Diese Lust ist auch in »Belles Familles« zu spüren, den Rappeneau am Sonntag persönlich vorstellt. Wieder geht es um einen Helden in einer akuten Stresssituation, wieder legt er ungeheures Tempo vor. Nach fünf Minuten weiß man schon von der Pleite des Familienunternehmens, das der verlorene Sohn Mathieu Amalric retten soll. Eben war er noch in Shanghai, jetzt macht er in Paris einen Zwischenstopp, bevor es nach London weitergehen soll. Zeit genug, sich schnell noch mit seinem Bruder zu prügeln. Die Geschicke der Firma entscheiden sich in einer Spanne von wenigen Tagen. Nebenbei wird die heimliche Geliebte des Vaters in ihr Recht gesetzt, bahnt sich die Erfüllung einer alten, uneingestandenen Liebe an (zwischen Nicole Garcia und André Dussollier als schusselig-romantischem Bürgermeister) und findet Amalric in aller Eile selbst eine neue (Marine Vacth, die seit Ozons »Jung und schön« sträflich unterbeschäftigt war).
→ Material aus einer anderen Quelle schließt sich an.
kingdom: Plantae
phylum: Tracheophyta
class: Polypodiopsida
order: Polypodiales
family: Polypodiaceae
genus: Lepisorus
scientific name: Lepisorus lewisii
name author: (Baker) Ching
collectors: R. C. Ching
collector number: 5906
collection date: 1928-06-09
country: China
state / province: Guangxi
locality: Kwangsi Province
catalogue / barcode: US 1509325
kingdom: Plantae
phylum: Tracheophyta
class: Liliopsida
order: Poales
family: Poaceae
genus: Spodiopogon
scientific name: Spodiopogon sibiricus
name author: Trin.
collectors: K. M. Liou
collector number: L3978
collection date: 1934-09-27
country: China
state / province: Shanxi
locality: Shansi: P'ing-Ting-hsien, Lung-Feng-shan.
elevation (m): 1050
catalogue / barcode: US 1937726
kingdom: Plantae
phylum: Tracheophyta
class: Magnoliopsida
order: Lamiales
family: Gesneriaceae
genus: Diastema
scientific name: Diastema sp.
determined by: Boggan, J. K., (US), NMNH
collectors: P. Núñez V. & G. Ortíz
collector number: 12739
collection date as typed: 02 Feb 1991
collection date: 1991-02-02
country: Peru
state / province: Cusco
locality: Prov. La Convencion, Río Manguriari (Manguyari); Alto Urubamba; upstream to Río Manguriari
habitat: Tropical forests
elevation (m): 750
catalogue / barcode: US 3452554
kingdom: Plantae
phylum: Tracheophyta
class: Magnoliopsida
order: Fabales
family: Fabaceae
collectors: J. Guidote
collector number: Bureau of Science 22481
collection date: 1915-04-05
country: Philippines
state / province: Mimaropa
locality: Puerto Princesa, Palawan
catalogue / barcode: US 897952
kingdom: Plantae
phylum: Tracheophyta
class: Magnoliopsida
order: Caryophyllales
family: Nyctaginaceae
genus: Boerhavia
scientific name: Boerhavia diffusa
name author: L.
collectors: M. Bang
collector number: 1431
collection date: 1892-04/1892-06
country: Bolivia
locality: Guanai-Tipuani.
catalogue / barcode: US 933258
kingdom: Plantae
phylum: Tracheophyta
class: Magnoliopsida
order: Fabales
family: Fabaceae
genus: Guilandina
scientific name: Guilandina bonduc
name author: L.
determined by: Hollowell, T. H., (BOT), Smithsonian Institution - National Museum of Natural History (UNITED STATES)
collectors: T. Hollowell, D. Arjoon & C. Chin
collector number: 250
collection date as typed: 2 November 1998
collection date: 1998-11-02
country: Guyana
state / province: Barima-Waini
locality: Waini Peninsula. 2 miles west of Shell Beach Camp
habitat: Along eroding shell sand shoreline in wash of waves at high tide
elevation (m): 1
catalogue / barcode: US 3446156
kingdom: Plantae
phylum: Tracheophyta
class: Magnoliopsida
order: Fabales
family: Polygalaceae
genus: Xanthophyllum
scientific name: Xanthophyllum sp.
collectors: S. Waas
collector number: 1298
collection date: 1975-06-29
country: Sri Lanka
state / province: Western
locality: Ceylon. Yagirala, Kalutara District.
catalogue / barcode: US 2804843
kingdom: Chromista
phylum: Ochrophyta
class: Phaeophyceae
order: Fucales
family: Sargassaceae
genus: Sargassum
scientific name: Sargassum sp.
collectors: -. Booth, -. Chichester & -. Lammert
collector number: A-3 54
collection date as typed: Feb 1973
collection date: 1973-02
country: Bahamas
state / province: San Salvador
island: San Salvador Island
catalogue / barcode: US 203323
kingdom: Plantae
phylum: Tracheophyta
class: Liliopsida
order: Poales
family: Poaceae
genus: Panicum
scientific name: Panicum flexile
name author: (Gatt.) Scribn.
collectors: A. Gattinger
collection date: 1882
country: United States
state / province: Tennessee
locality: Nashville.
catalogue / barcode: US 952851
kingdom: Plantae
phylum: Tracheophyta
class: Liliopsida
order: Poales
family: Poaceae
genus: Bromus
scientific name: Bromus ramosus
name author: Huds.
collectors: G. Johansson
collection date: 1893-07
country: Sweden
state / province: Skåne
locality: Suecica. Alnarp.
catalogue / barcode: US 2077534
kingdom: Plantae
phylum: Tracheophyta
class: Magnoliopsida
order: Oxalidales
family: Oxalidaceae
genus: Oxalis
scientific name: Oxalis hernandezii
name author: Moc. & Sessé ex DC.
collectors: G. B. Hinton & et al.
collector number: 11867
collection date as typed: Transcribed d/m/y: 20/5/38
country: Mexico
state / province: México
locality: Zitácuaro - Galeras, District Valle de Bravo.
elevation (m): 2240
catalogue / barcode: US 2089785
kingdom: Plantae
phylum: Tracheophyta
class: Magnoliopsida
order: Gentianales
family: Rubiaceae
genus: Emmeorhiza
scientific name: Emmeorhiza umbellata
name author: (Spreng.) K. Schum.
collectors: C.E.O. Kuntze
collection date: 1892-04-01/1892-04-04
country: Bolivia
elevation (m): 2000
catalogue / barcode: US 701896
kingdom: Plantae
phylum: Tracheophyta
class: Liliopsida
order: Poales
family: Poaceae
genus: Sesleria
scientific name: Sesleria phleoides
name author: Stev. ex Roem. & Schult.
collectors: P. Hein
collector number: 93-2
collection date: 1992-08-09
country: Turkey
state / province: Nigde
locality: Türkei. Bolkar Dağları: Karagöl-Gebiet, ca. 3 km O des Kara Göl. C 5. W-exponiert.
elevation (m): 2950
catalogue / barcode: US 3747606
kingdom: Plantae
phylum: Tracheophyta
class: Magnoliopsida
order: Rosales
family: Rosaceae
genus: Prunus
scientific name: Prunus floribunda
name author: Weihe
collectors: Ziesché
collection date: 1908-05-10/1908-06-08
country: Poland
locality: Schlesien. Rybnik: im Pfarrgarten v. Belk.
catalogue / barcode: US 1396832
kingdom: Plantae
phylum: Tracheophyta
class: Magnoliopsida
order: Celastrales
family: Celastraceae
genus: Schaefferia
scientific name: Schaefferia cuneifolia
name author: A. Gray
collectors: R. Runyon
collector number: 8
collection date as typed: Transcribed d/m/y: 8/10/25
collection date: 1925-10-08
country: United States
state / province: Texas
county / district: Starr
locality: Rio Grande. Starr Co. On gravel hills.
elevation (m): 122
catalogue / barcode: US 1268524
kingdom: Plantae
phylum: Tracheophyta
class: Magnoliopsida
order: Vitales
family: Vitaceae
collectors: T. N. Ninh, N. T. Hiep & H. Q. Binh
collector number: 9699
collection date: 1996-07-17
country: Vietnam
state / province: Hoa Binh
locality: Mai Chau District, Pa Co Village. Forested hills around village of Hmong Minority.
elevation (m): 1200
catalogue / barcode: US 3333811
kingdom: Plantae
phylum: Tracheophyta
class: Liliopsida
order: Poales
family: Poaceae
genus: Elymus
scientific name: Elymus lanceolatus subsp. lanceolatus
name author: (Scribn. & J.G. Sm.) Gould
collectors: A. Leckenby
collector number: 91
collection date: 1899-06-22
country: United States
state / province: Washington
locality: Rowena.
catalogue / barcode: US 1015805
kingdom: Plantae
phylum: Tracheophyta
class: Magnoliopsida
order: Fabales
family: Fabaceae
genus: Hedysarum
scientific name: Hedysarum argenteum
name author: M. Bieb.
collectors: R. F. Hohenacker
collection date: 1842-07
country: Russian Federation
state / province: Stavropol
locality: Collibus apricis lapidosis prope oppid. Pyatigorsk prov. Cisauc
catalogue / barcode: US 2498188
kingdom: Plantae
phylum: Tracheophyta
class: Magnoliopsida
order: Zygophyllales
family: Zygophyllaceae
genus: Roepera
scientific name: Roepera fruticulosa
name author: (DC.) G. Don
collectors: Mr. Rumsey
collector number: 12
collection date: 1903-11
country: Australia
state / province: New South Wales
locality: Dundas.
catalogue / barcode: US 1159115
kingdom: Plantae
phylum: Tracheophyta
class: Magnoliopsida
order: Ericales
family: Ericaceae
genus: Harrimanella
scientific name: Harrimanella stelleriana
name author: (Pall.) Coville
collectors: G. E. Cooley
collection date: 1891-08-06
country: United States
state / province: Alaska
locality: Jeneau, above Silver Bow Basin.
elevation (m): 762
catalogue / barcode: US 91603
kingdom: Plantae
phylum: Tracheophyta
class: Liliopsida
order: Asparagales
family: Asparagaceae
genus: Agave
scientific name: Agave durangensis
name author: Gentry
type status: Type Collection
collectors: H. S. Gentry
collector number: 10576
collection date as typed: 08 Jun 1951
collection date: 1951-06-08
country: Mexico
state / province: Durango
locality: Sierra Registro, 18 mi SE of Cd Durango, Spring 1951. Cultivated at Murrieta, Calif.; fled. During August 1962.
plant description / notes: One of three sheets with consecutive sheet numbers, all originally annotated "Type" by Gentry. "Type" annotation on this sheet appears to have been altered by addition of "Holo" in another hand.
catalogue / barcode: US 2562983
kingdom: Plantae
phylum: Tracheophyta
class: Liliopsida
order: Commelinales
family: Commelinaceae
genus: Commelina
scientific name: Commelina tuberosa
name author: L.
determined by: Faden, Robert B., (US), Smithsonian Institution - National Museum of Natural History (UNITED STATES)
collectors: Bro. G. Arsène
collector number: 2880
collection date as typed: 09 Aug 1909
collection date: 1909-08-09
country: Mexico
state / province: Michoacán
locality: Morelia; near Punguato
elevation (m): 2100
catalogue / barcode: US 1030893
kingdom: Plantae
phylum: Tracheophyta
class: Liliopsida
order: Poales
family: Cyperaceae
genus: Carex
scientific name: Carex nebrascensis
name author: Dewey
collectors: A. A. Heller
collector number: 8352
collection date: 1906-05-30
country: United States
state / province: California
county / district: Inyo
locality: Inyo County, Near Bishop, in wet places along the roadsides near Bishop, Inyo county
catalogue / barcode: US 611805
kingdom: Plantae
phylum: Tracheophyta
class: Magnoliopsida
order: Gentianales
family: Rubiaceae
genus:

Wie in »Die schönen Wilden« geht es ums Großbürgertum und ein mittelständisches Unternehmen in der Krise (na ja, dort ist es wohl bereits international aufgestellt). Das war übrigens einer der ersten Filme über das Phänomen des Aussteigers: Die Sehnsucht nach einem exotischen Anderswo gehört fest zu Rappeneaus filmischem Universum,. Hier nimmt er die Globalisierung genauer in den Blick, als es bei den »Wilden« Mitte der 70er geboten war. Wenn Rappeneau am Sonntag über den Film spricht, wird er vielleicht erklären, weshalb in seinen Filmen so oft Hubschrauber auftauchen und weshalb er im Abspann Jean-Claude Carrière und der Kostümbildnerin Cathérine Leterrier dankt. Selbst wenn er das nicht tut, hat er bestimmt genug zu erzählen. Dem Vernehmen nach arbeitet der 84jährige übrigens an seinen Memoiren. Hoffentlich braucht er für sie nicht so viel Zeit, wie er sich für seine Filme nimmt.